Although biopharmaceutical companies and regulatory authorities have made considerable progress in establishing policies for bringing biosimilars to market, key differences and gaps in requirements for testing and documenting product similarity still characterize the European Union, the U.S. and other regions.
Although biopharmaceutical companies and regulatory authorities have made considerable progress in establishing policies for bringing biosimilars to market, key differences and gaps in requirements for testing and documenting product similarity still characterize the European Union, the U.S. and other regions.
The EU’s European Medicines Agency (EMA) has set the regulatory pace, with 18 products approved since 2006, reported Niklas Ekman of the Finnish Medicines Agency at the Drug Information Association (DIA) conference in Washington, D.C. last week. Health Canada has two approved subsequent-entry biologics (SEBs), and the Korean Ministry of Food and Drug Safety also has approved two biosimilars. The first biosimilar application has been filed with the U.S. Food and Drug Administration, setting expectations for approval next year.
Despite this visible progress, disagreement over data requirements, testing approaches and legal frameworks threaten to discourage broader biosimilar development. One key issue is whether biosimilar sponsors may extrapolate data from clinical studies for one indication to support approval of additional uses. A prime case is the EMA’s decision to approve – and Health Canada to reject – use of the biosimilar version of Remicade (infliximab) for treating inflammatory bowel disease (IBD) and Crohn’s disease. The EU tends to be more flexible here, in this case permitting extrapolation of data supporting rheumatology conditions to multiple indications for the new Inflectra; Catherine Parker of Health Canada admitted that her agency is “fairly rigid” in not assuming that a lack of evidence of harm ensures that extrapolation will not have negative consequences.
More foreign comparators
Conversely, Health Canada is more flexible in permitting sponsors to use reference products not marketed domestically, recognizing that its small market necessitates broader access to viable comparators. Although EU legislation requires EMA-approved reference drugs, regulators are softening that stance, recognizing that such curbs on comparators will lead to duplicative clinical trials, which raise ethical concerns and costs. Ekman noted that it may be possible to use non-EU authorized comparators for certain clinical and preclinical testing, with bridging studies to support results. But European authorities reserve the right to assess the acceptability of such approaches on a case-by-case basis.

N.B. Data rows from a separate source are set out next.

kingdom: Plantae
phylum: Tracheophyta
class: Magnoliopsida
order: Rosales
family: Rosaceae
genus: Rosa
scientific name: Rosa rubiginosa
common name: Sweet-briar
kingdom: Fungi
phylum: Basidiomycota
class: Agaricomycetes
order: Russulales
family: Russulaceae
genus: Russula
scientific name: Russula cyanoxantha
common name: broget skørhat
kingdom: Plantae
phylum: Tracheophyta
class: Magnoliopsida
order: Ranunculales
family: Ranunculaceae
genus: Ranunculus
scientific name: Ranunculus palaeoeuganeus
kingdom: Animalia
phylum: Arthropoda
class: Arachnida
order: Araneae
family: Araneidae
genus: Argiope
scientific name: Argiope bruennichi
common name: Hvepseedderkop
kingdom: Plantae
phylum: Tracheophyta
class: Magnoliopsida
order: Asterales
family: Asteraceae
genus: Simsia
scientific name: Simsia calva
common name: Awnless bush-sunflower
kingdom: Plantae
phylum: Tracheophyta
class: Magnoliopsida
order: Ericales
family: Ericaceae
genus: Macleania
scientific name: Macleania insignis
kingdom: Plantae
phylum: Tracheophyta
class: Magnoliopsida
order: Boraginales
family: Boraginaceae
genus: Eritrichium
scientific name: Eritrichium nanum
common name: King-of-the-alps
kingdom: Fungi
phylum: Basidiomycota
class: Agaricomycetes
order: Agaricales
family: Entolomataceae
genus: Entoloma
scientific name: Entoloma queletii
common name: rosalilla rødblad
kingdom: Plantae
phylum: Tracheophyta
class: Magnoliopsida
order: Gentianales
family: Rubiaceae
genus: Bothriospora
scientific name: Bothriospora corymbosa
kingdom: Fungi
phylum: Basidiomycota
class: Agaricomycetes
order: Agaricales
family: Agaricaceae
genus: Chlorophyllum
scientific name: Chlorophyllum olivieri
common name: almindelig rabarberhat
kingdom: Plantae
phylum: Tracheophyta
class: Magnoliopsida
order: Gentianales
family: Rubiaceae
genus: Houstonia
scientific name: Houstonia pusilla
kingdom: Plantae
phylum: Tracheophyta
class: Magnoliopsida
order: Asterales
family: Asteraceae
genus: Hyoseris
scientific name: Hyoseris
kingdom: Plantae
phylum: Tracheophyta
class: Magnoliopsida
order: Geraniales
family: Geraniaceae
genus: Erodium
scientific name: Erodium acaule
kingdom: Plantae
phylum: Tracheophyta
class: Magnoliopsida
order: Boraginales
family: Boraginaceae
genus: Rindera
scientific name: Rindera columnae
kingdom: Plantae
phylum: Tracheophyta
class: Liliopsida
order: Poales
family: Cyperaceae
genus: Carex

Differences in data and market exclusivity periods for Canada, the U.S. and the European Union, moreover, establish different time frames for submitting and approving biosimilar applications. FDA recently published draft guidance on reference product exclusivity, which raises the tricky issue of calculating the date of first licensure of the innovator product and subsequent developments that may extend exclusivity.
Probably the most heated policy dispute involves product “naming” to distinguish innovators from biosimilars. There is growing support for the World Health Organization (WHO) proposal that all biologics carry a unique biological qualifier in addition to an International Non-Proprietary Names (INN) identifier, but that approach doesn’t have much support among U.S. and EU innovator firms.
Meanwhile, regulatory authorities in other regions are working to harmonize policies for biosimilar development. Regulators from Korea and Canada are particularly active in efforts to development a common “biotherapeutics roadmap” for the Asia-Pacific Economic Cooperation (APEC) group, and Korea chairs the biosimilarity working group of the International Pharmaceutical Regulators Network.